Happy Birthday! Monday morning out here and taking a nap already sounds tempting, birthday or not...

Stefan


----------



## Dave Martell (Oct 20, 2014)

Happy Birthday!!


----------



## Mrmnms (Oct 20, 2014)

Happy belated birthday. Sure you will choose your birthday present wisely. Hope you enjoyed the nap.


----------



## WildBoar (Oct 20, 2014)

Happy birthday!


----------



## heldentenor (Oct 20, 2014)

Do tell...or better yet, show!



Chuckles said:


> Thanks guys!
> 
> Things are gonna get crazy today. I might actually take a nap. And *make my first ever purchase from JKI*.


----------



## brainsausage (Oct 20, 2014)

Happy belated Buddy!


----------



## jared08 (Oct 20, 2014)

Happy birthday Chuck.
Make it a good one


----------



## Benuser (Oct 20, 2014)

Happy Birthday!!


----------



## daveb (Oct 20, 2014)

Birthday + 1st JKI purchase + touch up stone queries = G4K, nicely wrapped wth a personalized note? Done good.


----------



## Chuckles (Oct 20, 2014)

Thanks again for the kind words. Ended up with no nap today. Worked on a Forgecraft while the kiddo slept. 

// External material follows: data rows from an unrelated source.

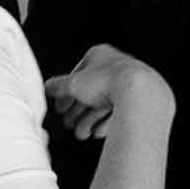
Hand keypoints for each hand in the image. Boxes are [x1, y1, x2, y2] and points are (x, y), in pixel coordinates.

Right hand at [45, 43, 171, 140]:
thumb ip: (59, 86)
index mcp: (100, 55)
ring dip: (89, 121)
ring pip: (105, 104)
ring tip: (81, 133)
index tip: (61, 107)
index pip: (78, 75)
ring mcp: (129, 83)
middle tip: (69, 123)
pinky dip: (106, 123)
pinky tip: (98, 132)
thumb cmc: (110, 82)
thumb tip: (49, 87)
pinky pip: (120, 112)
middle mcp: (116, 66)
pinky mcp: (139, 99)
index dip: (67, 94)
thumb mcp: (74, 84)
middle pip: (92, 92)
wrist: (140, 95)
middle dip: (78, 111)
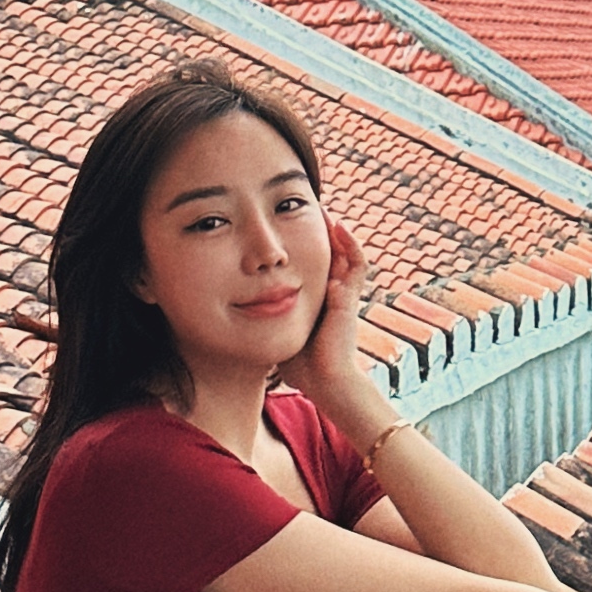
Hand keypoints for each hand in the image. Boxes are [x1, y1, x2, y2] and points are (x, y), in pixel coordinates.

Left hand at [285, 214, 383, 425]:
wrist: (325, 382)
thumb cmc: (301, 365)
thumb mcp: (278, 331)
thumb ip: (265, 318)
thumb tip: (234, 309)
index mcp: (317, 300)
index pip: (313, 264)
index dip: (305, 246)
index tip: (288, 226)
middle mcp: (333, 293)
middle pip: (331, 254)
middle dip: (321, 232)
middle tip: (308, 209)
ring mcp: (344, 294)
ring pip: (347, 254)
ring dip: (337, 232)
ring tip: (325, 211)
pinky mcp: (350, 297)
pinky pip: (357, 265)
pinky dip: (351, 244)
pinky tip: (338, 227)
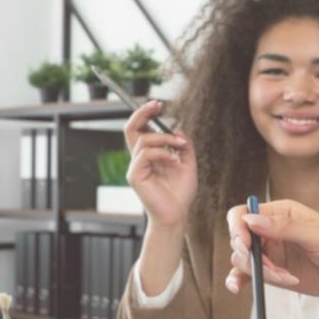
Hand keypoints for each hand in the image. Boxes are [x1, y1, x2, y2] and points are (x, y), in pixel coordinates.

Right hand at [123, 100, 195, 226]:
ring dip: (165, 138)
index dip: (146, 114)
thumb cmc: (180, 193)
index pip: (140, 129)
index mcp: (149, 155)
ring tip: (180, 146)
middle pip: (131, 128)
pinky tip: (174, 160)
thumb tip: (178, 129)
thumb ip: (183, 146)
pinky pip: (146, 154)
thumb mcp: (187, 164)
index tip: (159, 104)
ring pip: (143, 140)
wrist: (177, 214)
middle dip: (142, 113)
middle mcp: (139, 159)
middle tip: (157, 105)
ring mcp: (136, 167)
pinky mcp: (135, 175)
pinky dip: (163, 153)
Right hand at [224, 199, 318, 306]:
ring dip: (258, 272)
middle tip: (273, 270)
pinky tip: (237, 288)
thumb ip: (284, 227)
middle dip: (250, 256)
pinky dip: (238, 280)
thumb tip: (251, 219)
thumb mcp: (317, 235)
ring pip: (243, 259)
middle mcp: (271, 230)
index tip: (245, 245)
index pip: (244, 213)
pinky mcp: (272, 273)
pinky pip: (246, 275)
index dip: (238, 228)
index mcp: (281, 212)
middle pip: (239, 239)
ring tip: (287, 278)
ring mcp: (271, 253)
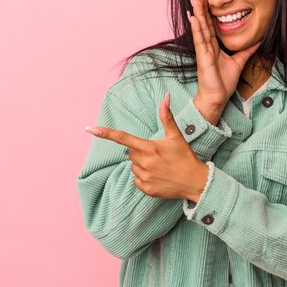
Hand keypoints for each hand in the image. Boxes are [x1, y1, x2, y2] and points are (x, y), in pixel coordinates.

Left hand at [85, 92, 208, 201]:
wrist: (195, 181)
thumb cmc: (186, 157)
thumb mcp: (176, 136)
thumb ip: (166, 117)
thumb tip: (165, 97)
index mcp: (150, 147)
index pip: (123, 138)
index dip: (105, 133)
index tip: (90, 129)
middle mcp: (145, 162)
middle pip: (130, 153)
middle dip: (140, 151)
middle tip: (157, 154)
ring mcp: (144, 177)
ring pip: (133, 166)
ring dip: (142, 164)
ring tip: (160, 166)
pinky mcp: (146, 189)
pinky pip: (137, 180)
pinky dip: (144, 177)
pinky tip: (158, 176)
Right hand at [187, 0, 260, 122]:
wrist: (217, 98)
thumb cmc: (223, 82)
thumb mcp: (239, 62)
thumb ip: (246, 50)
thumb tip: (258, 41)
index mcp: (213, 46)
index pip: (210, 24)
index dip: (208, 10)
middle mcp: (206, 46)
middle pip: (203, 22)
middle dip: (200, 6)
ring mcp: (203, 51)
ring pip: (200, 27)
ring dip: (197, 12)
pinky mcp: (203, 57)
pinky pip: (200, 40)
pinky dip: (197, 28)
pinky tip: (193, 17)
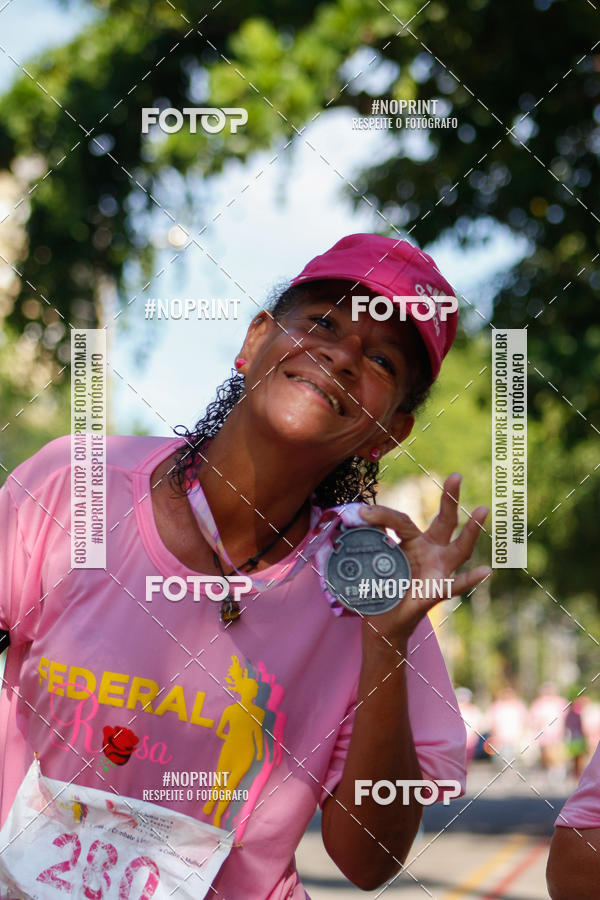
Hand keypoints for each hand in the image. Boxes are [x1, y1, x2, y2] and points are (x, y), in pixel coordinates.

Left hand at [359, 472, 490, 650]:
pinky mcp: (438, 591)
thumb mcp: (372, 559)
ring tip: (482, 510)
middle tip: (456, 475)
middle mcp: (432, 552)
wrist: (383, 621)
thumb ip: (370, 539)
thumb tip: (354, 516)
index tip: (363, 512)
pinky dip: (470, 579)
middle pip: (444, 522)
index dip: (383, 515)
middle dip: (450, 499)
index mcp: (414, 541)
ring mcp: (439, 570)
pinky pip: (456, 585)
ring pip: (459, 549)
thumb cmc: (381, 586)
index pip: (403, 521)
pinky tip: (485, 571)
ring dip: (471, 531)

But wait, there's more. My eyes were closed.. She said "I got you something to put in your shop! You can open your eyes now...."


----------



## Zwiefel (Oct 20, 2014)

Love it! Sounds like a great B-Day, congratulations!



Chuckles said:


> Thanks again for the kind words. Ended up with no nap today. Worked on a Forgecraft while the kiddo slept.
> 
> But wait, there's more. My eyes were closed.. She said "I got you something to put in your shop! You can open your eyes now...."


----------



## marc4pt0 (Oct 20, 2014)

Dude, that's awesome. She's a keeper for sure


----------



## Chuckles (Oct 20, 2014)

Plus badass apple pie.


----------



## chinacats (Oct 20, 2014)

:hungry:

Looks delicious!


----------



## Korin_Mari (Oct 21, 2014)

Happy birthday!


----------



## Lefty (Oct 21, 2014)

Happy birthday to one of my all-time faves.


----------



## chefcomesback (Oct 21, 2014)

Happy birthday 


Sent from my iPhone using Kitchen Knife Forum


----------



## Keith Sinclair (Oct 22, 2014)

Happy Belated birthday Chuckles, another Libra


----------